Che almeno non si sprechino energie e risorse destinate a chi invece vuole vincere la malattia. Nel Paese del complottismo fondato sul sentito dire, in cui basta aver letto due articoli su internet per pretendere di zittire un primario, sta lentamente prendendo piede un 'nuova' figura di negazionista. Quella che oppone il proprio no al no degli altri. Non indossi la mascherina e il Covid per te è un’invenzione? Bene, se ti ammali non ti curo.

Il dibattito finora limitato al bar sport dei social rischia a poco a poco di allargarsi. Secondo un’indagine condotta dall’agenzia Kantar Health all’indomani della notizia del vaccino Pfizer, solo il 38% degli italiani sarebbe pronto a farselo inoculare appena disponibile mentre i no riguardano 16 persone su 100. Parallelamente nella vicina Svizzera l’economista sanitario Willy Oggier ha proposto di 'schedare' gli scettici del Covid che qualora le terapie intensive fossero in difficoltà, finirebbero in fondo alla lista che assegna i letti. 'Chi è causa del suo mal pianga se stesso', verrebbe voglia di dire citando il proverbio. E invece no, non va bene affatto. Perché, senza scomodare politologi o filosofi, la convivenza civile non si fonda sul merito, ma sull’appartenenza, non è un premio che spetta ai buoni, ma una radice che nutre l’unica pianta dello stare insieme dove devono trovare riparo con gli stessi diritti, favorevoli, titubanti, contrari. E pentiti.

▸ RECORD ESTRATTI:
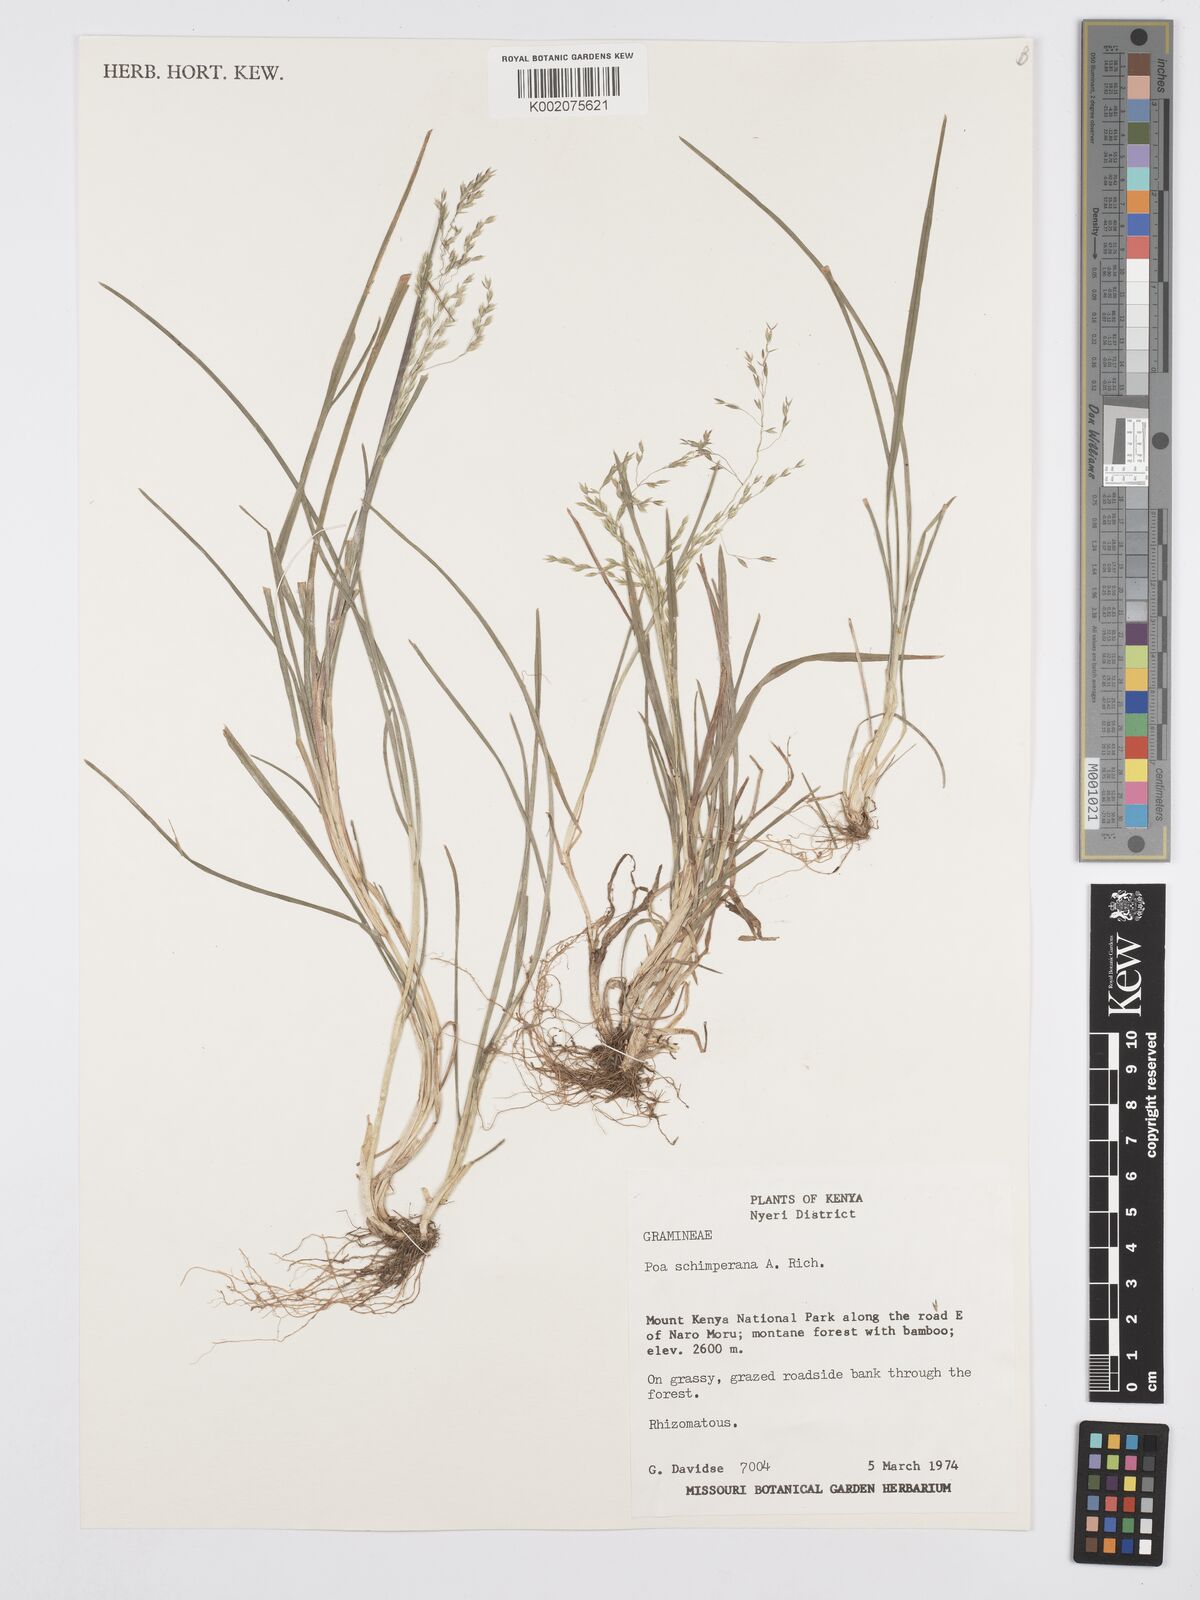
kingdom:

* * *

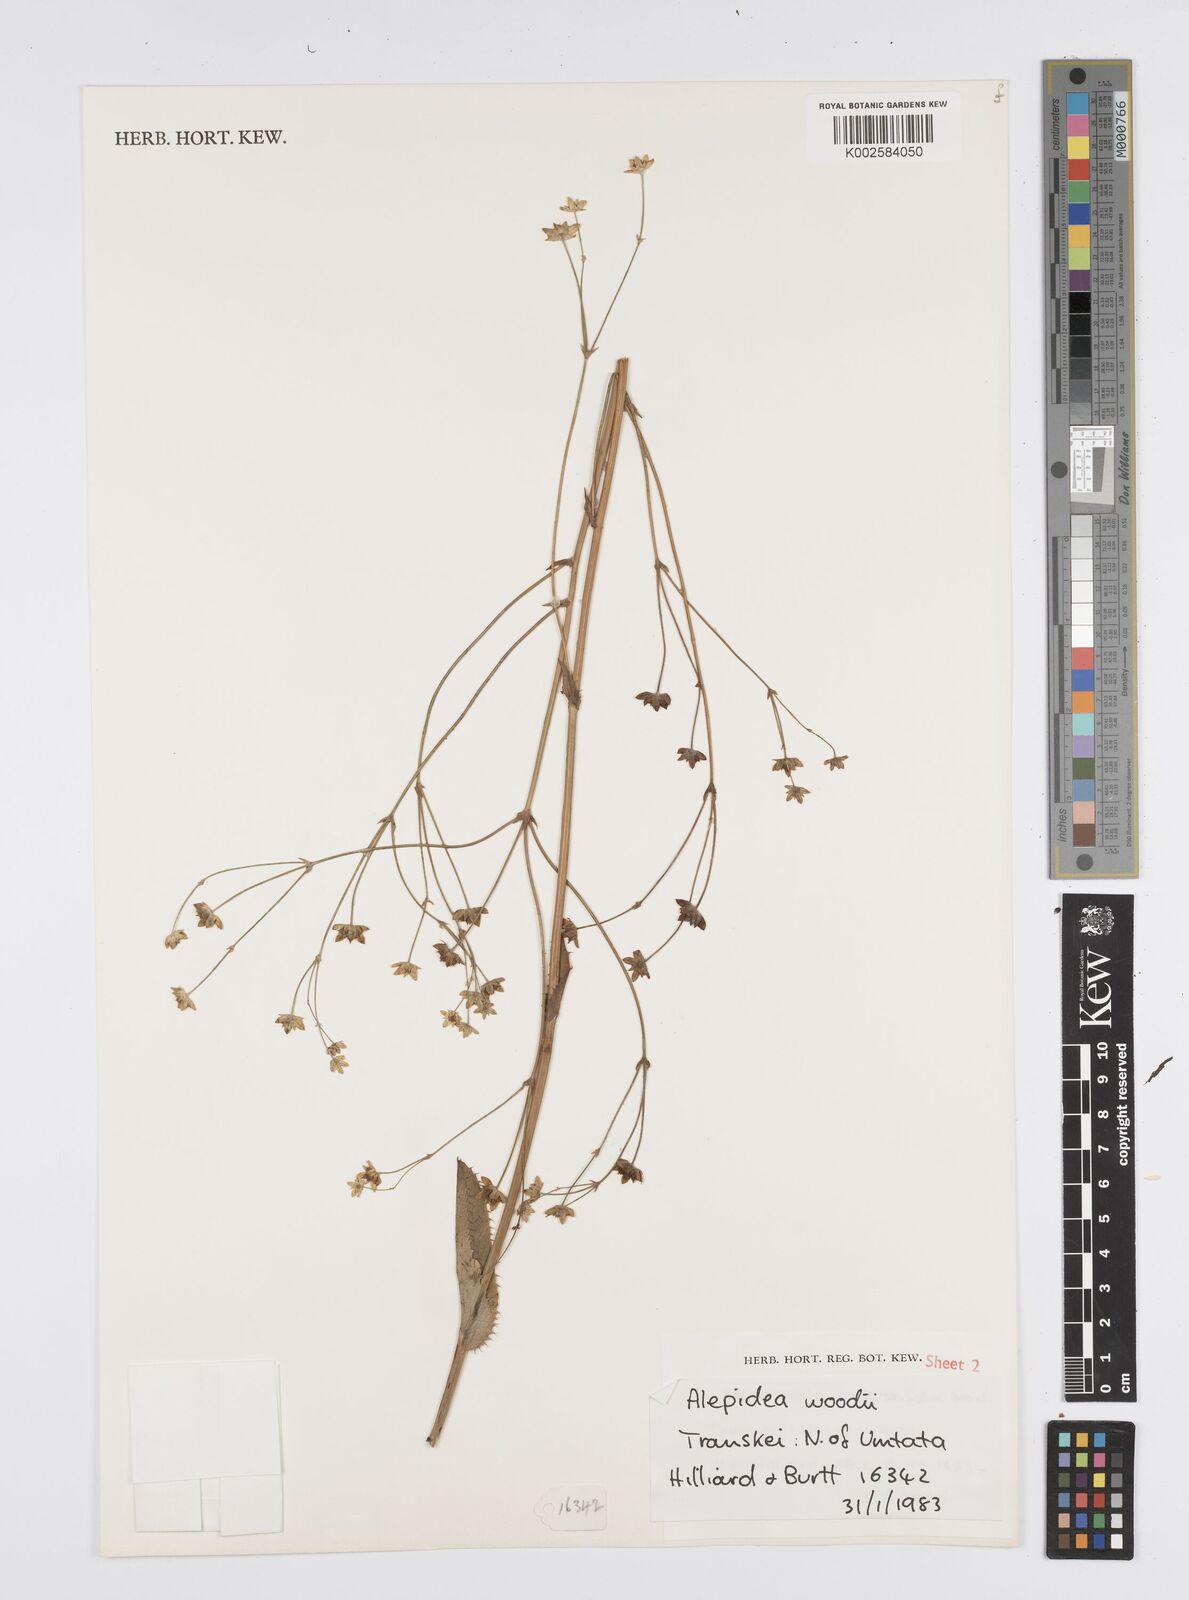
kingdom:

▸ COMPITO DA SVOLGERE: Estrai dal testo sui negazionisti del Covid il passo che parte dalle parole "Che almeno non" e si ferma dopo "non ti curo.", copiandolo senza cambiare nulla. I record non hanno niente a che fare con il testo.

▸ SPAZIO RISPOSTA:
Che almeno non si sprechino energie e risorse destinate a chi invece vuole vincere la malattia. Nel Paese del complottismo fondato sul sentito dire, in cui basta aver letto due articoli su internet per pretendere di zittire un primario, sta lentamente prendendo piede un 'nuova' figura di negazionista. Quella che oppone il proprio no al no degli altri. Non indossi la mascherina e il Covid per te è un’invenzione? Bene, se ti ammali non ti curo.